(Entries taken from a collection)

■ ■ ■ ■ ■

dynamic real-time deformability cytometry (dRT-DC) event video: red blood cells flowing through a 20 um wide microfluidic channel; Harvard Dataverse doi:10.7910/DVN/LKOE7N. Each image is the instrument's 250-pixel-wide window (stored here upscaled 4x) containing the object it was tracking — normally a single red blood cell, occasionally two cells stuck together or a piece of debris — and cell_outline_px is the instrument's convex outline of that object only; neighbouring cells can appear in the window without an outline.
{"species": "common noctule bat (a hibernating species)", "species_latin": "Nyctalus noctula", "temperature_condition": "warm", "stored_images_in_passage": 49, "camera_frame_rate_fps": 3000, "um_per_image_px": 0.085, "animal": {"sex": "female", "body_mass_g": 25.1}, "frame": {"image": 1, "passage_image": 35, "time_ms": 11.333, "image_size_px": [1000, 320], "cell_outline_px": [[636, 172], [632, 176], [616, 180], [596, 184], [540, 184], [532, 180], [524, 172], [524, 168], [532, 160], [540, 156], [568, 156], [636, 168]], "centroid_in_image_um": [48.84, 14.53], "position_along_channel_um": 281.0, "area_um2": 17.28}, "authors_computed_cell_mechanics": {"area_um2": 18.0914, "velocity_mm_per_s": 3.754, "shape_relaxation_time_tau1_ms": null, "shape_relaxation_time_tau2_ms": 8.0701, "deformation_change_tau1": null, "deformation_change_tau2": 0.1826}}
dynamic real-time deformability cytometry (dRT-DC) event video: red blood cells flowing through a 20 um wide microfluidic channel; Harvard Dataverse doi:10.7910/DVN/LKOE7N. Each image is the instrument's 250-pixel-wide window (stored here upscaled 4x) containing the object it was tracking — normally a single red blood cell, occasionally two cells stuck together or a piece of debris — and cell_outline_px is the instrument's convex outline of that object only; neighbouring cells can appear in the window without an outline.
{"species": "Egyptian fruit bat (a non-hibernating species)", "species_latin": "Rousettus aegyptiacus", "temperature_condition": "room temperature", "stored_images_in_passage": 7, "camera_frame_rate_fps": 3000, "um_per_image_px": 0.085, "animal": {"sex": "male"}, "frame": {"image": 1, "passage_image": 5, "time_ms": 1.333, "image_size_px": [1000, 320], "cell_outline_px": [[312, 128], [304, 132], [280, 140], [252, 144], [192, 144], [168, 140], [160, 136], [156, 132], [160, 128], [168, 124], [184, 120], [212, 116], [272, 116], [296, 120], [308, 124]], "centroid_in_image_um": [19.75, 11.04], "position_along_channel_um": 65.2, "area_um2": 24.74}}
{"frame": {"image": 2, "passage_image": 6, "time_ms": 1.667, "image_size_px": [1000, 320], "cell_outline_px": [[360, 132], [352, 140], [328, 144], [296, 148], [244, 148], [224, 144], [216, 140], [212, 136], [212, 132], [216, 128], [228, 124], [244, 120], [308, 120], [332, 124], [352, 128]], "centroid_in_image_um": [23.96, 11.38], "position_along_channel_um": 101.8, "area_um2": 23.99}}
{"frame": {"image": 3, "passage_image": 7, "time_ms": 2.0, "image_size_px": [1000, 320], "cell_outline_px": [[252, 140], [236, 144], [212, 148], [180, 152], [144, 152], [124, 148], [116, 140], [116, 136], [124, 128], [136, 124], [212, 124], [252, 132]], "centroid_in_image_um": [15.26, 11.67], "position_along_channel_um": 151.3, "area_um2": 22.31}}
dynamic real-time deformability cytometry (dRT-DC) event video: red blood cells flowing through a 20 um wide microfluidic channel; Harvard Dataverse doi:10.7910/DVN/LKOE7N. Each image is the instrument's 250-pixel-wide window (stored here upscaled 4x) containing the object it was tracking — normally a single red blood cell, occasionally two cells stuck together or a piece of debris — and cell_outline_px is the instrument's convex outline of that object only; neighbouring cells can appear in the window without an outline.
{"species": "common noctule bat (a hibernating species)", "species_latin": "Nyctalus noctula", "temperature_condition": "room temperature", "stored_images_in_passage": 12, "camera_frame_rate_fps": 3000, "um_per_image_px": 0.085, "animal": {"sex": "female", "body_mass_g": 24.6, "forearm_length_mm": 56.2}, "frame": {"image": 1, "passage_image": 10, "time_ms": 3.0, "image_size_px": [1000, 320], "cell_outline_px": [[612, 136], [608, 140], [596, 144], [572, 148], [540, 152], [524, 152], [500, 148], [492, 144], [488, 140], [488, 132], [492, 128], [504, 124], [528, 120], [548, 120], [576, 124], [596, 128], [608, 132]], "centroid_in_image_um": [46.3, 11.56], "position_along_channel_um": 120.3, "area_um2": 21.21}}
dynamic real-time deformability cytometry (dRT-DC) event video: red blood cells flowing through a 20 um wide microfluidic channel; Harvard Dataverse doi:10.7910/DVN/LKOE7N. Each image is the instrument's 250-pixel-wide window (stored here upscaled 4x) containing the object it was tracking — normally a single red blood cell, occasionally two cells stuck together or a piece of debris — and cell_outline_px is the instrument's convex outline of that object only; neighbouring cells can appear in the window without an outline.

■ ■ ■ ■ ■

◆ **STATED GOAL**
Produce an exact copy of the whole listing.

◆ **PROBLEM SOLUTION**
dynamic real-time deformability cytometry (dRT-DC) event video: red blood cells flowing through a 20 um wide microfluidic channel; Harvard Dataverse doi:10.7910/DVN/LKOE7N. Each image is the instrument's 250-pixel-wide window (stored here upscaled 4x) containing the object it was tracking — normally a single red blood cell, occasionally two cells stuck together or a piece of debris — and cell_outline_px is the instrument's convex outline of that object only; neighbouring cells can appear in the window without an outline.
{"species": "common noctule bat (a hibernating species)", "species_latin": "Nyctalus noctula", "temperature_condition": "warm", "stored_images_in_passage": 49, "camera_frame_rate_fps": 3000, "um_per_image_px": 0.085, "animal": {"sex": "female", "body_mass_g": 25.1}, "frame": {"image": 1, "passage_image": 35, "time_ms": 11.333, "image_size_px": [1000, 320], "cell_outline_px": [[636, 172], [632, 176], [616, 180], [596, 184], [540, 184], [532, 180], [524, 172], [524, 168], [532, 160], [540, 156], [568, 156], [636, 168]], "centroid_in_image_um": [48.84, 14.53], "position_along_channel_um": 281.0, "area_um2": 17.28}, "authors_computed_cell_mechanics": {"area_um2": 18.0914, "velocity_mm_per_s": 3.754, "shape_relaxation_time_tau1_ms": null, "shape_relaxation_time_tau2_ms": 8.0701, "deformation_change_tau1": null, "deformation_change_tau2": 0.1826}}
dynamic real-time deformability cytometry (dRT-DC) event video: red blood cells flowing through a 20 um wide microfluidic channel; Harvard Dataverse doi:10.7910/DVN/LKOE7N. Each image is the instrument's 250-pixel-wide window (stored here upscaled 4x) containing the object it was tracking — normally a single red blood cell, occasionally two cells stuck together or a piece of debris — and cell_outline_px is the instrument's convex outline of that object only; neighbouring cells can appear in the window without an outline.
{"species": "Egyptian fruit bat (a non-hibernating species)", "species_latin": "Rousettus aegyptiacus", "temperature_condition": "room temperature", "stored_images_in_passage": 7, "camera_frame_rate_fps": 3000, "um_per_image_px": 0.085, "animal": {"sex": "male"}, "frame": {"image": 1, "passage_image": 5, "time_ms": 1.333, "image_size_px": [1000, 320], "cell_outline_px": [[312, 128], [304, 132], [280, 140], [252, 144], [192, 144], [168, 140], [160, 136], [156, 132], [160, 128], [168, 124], [184, 120], [212, 116], [272, 116], [296, 120], [308, 124]], "centroid_in_image_um": [19.75, 11.04], "position_along_channel_um": 65.2, "area_um2": 24.74}}
{"frame": {"image": 2, "passage_image": 6, "time_ms": 1.667, "image_size_px": [1000, 320], "cell_outline_px": [[360, 132], [352, 140], [328, 144], [296, 148], [244, 148], [224, 144], [216, 140], [212, 136], [212, 132], [216, 128], [228, 124], [244, 120], [308, 120], [332, 124], [352, 128]], "centroid_in_image_um": [23.96, 11.38], "position_along_channel_um": 101.8, "area_um2": 23.99}}
{"frame": {"image": 3, "passage_image": 7, "time_ms": 2.0, "image_size_px": [1000, 320], "cell_outline_px": [[252, 140], [236, 144], [212, 148], [180, 152], [144, 152], [124, 148], [116, 140], [116, 136], [124, 128], [136, 124], [212, 124], [252, 132]], "centroid_in_image_um": [15.26, 11.67], "position_along_channel_um": 151.3, "area_um2": 22.31}}
dynamic real-time deformability cytometry (dRT-DC) event video: red blood cells flowing through a 20 um wide microfluidic channel; Harvard Dataverse doi:10.7910/DVN/LKOE7N. Each image is the instrument's 250-pixel-wide window (stored here upscaled 4x) containing the object it was tracking — normally a single red blood cell, occasionally two cells stuck together or a piece of debris — and cell_outline_px is the instrument's convex outline of that object only; neighbouring cells can appear in the window without an outline.
{"species": "common noctule bat (a hibernating species)", "species_latin": "Nyctalus noctula", "temperature_condition": "room temperature", "stored_images_in_passage": 12, "camera_frame_rate_fps": 3000, "um_per_image_px": 0.085, "animal": {"sex": "female", "body_mass_g": 24.6, "forearm_length_mm": 56.2}, "frame": {"image": 1, "passage_image": 10, "time_ms": 3.0, "image_size_px": [1000, 320], "cell_outline_px": [[612, 136], [608, 140], [596, 144], [572, 148], [540, 152], [524, 152], [500, 148], [492, 144], [488, 140], [488, 132], [492, 128], [504, 124], [528, 120], [548, 120], [576, 124], [596, 128], [608, 132]], "centroid_in_image_um": [46.3, 11.56], "position_along_channel_um": 120.3, "area_um2": 21.21}}
dynamic real-time deformability cytometry (dRT-DC) event video: red blood cells flowing through a 20 um wide microfluidic channel; Harvard Dataverse doi:10.7910/DVN/LKOE7N. Each image is the instrument's 250-pixel-wide window (stored here upscaled 4x) containing the object it was tracking — normally a single red blood cell, occasionally two cells stuck together or a piece of debris — and cell_outline_px is the instrument's convex outline of that object only; neighbouring cells can appear in the window without an outline.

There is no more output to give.